» Document segment

----

In a further preferred embodiment, the detection unit is connected to a first electrode electrically coupled with the droplet and to a second electrode electrically coupled with the fluid in the inlet channel. Further preferably, the detection unit is connected between the above-described first and second electrode.
In a further preferred embodiment, the electrical property determined by the detection unit is used for controlling operation of the fluid supply unit. For example, if fluidic contact between the droplet and the inlet port is established by continuously increasing the size of the droplet, supply of further fluid might be stopped as soon as the droplet has adhered to the microfluidic device's inlet port. For example, a metering device fluidically coupled with the fluid dispenser's orifice might be controlled in accordance with the electrical property determined by the detection unit.
Alternatively, if fluidic contact between the droplet and the inlet port is established by moving the fluid dispenser in the direction towards the microfluidic device, the forward movement of the fluid dispenser might be stopped as soon as the droplet has touched the microfluidic device's inlet port. For example, in this embodiment, the positioning unit might be controlled in accordance with the electrical property determined by the detection unit.

----

» Provided material

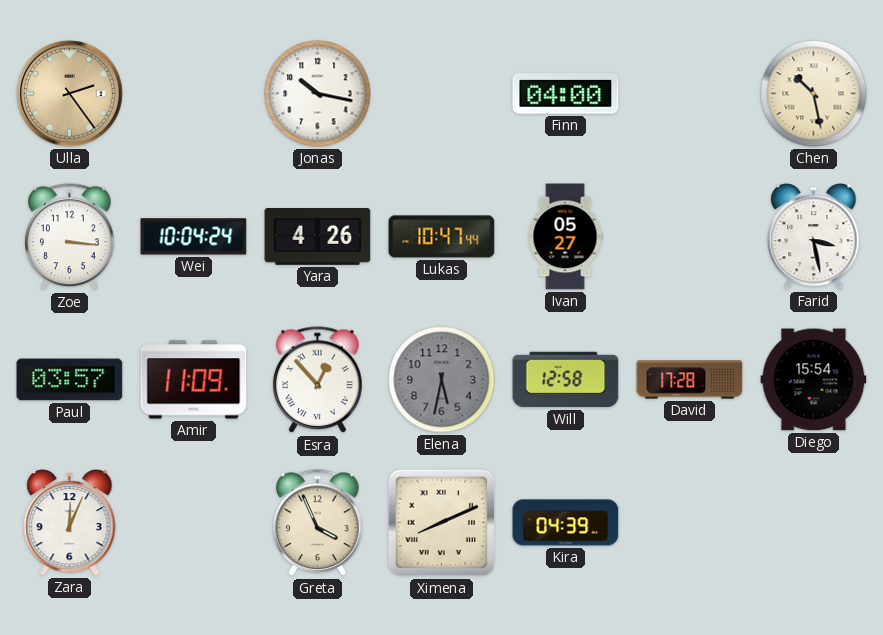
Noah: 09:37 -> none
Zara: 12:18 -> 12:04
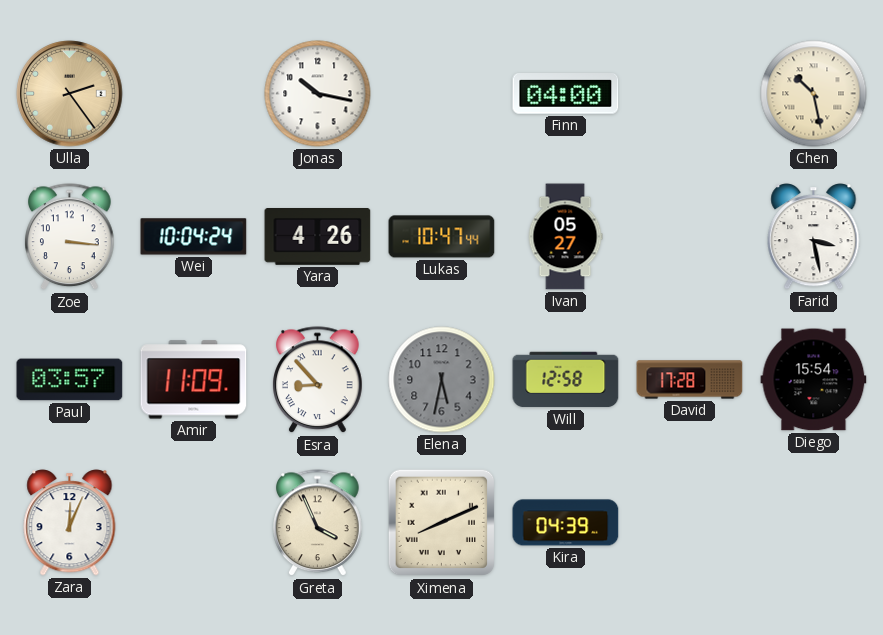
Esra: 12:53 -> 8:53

----

» Directions
**A)** In the microfluidic dispensing passage, what is the second electrode electrically coupled with?
**B)** Print the part of the microfluidic dispensing passage that begins at the words "In a further preferred embodiment, the detection" and ends after "and second electrode.".
**C)** Carry on the microfluidic dispensing passage from the point where it stops.

» Answers to the problems
**A)** The fluid in the inlet channel.

**B)**
In a further preferred embodiment, the detection unit is connected to a first electrode electrically coupled with the droplet and to a second electrode electrically coupled with the fluid in the inlet channel. Further preferably, the detection unit is connected between the above-described first and second electrode.

**C)**
According to a preferred embodiment, a metering device is fluidically connected to the fluid dispenser. The metering device is capable of precisely metering a volume of fluid. For example, by controlling the piston movement of the metering device, a well-defined volume of fluid may be supplied to the fluid dispenser. For example, the metering device might supply a volume of fluid required for forming a droplet of fluid at the fluid dispenser's orifice. In a preferred embodiment, the fluid supplied to the fluid dispenser is one of: a solvent, a fluid sample, a buffering solution.
According to an alternative embodiment, the fluid supply unit comprises a piston pump fluidically connected to the fluid dispenser. A piston pump is capable of supplying a volume of fluid with the required accuracy.
In a further preferred embodiment, an auto-sampling unit capable of supplying a plurality of different fluids is fluidically connected to the fluid dispenser. The auto-sampling unit might e.g. comprise a plurality of wells filled with different fluids, with the auto-sampling unit being adapted for selecting one of the plurality of different fluids, for aspirating the respective fluid, and for supplying a well-defined volume of said fluid to the fluid dispenser. The fluids might e.g. comprise one or more of fluid samples, solvents, buffer solutions. In a preferred embodiment, the fluid dispenser is flushed before supplying a droplet of fluid sample to an inlet port of a microfluidic device. By flushing the fluid dispenser, traces of former samples are removed.
According to further preferred embodiments, the inlet port of the microfluidic device is either located at a side face of the microfluidic device, or at the top surface of the microfluidic device. In a further preferred embodiment, the microfluidic device comprises a throughhole extending from the top surface to the bottom surface, with an inlet channel extending into the throughhole. Preferably, the dimensions of the throughhole are chosen such that a droplet supplied to the throughhole is held by adhesive forces. Now, charged compounds in the droplet may be electrokinetically transported into the inlet channel.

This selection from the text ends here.